Florida residents may be aware that several auto makers have developed automatic braking systems that experts believe could drastically reduce the number of accidents on the nation's roads. NHTSA reported in September 2015 that a deal in principle had been struck with 10 car makers to introduce the technology, and the safety agency announced on March 17 that it would work with the Insurance Institute for Highway Safety and 20 auto manufacturers to install automatic braking systems on the vast majority of cars, pickup trucks, minivans and SUVs sold in the United States by 2022.
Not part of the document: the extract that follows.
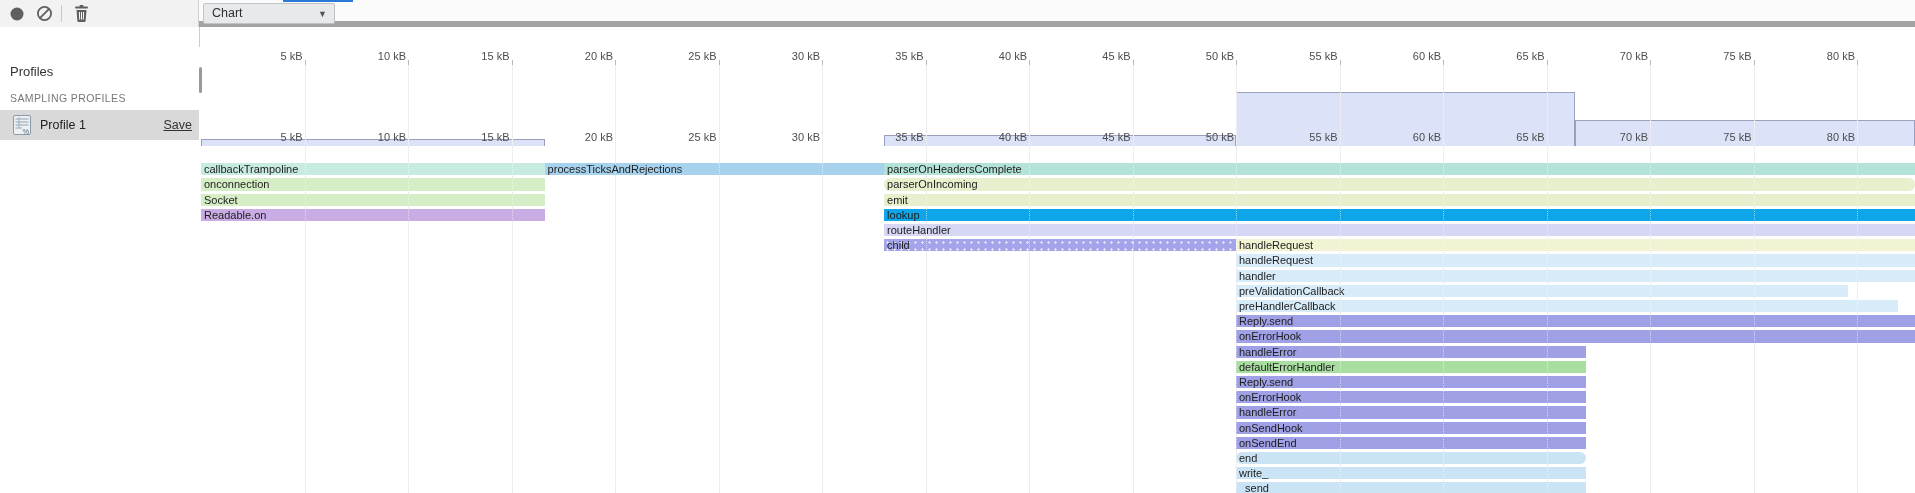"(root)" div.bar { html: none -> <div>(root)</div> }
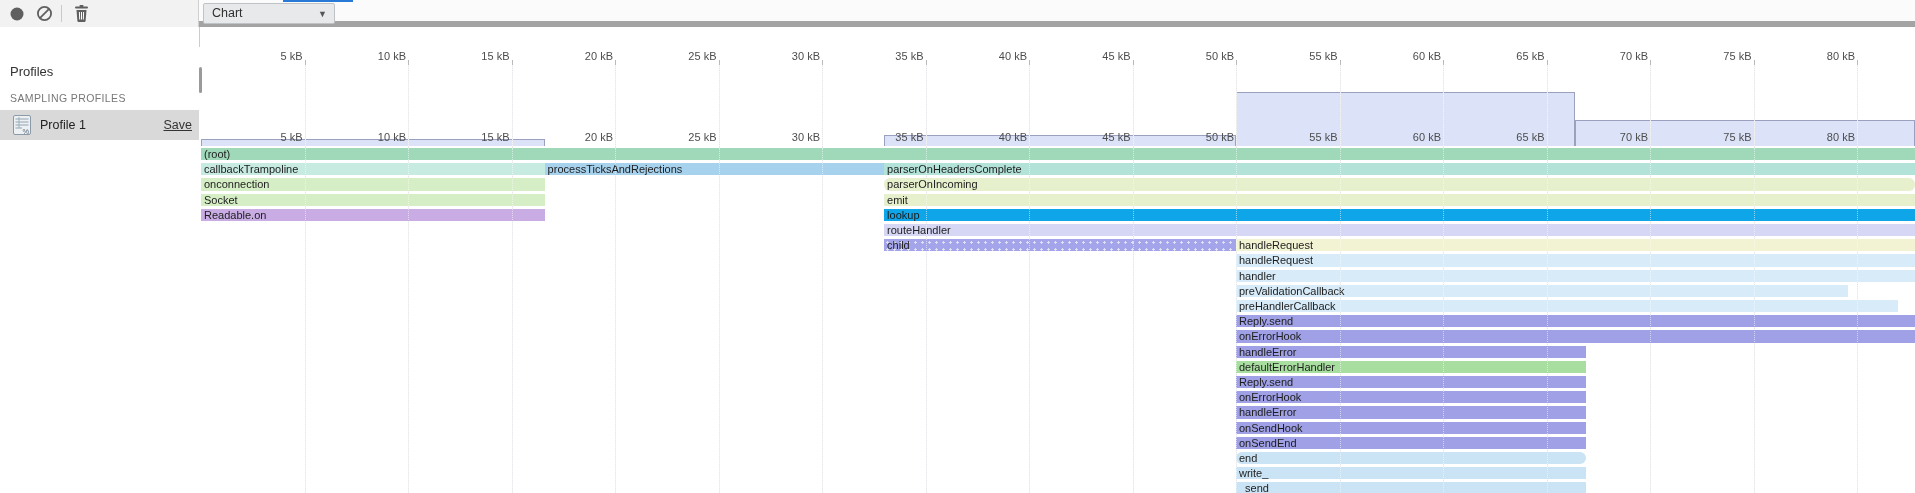"lookup" .c-lavender { background: #0ea5e9 -> #22c55e }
Automatic braking systems use data provided by onboard sensors and radar to monitor road conditions, and they apply the vehicle's brakes in emergency situations to avoid a crash. Safety experts believe that the systems could save countless lives and prevent about a million car crashes each year. Automatic braking is particularly effective at preventing rear-end collisions, which killed over 1,700 Americans and left a further 547,000 injured in 2012.

The car manufacturers that have pledged to introduce automatic braking systems by 2022 produce virtually all of the passenger vehicles sold in the U.S. each year. They include Ford, Toyota, Honda, General Motors, Volkswagen and Fiat Chrysler. Prior to the March announcement, the NHTSA had urged Congress to introduce regulations that would make electronic accident prevention systems mandatory equipment, but a representative of the safety agency said that a voluntary agreement with car makers could actually work out better for American consumers.

Electronic braking systems and autonomous vehicle technology promise a future in which accidents are a rare event rather than a daily occurrence. However, the inevitable consequences of human nature will likely keep personal injury attorneys around the country busy for the foreseeable future. The kinds of accidents that electronic braking systems are adept at preventing often involve distracted, fatigued or impaired drivers, and these reckless motorists may face lawsuits brought on behalf of accident victims when their negligent actions cause harm.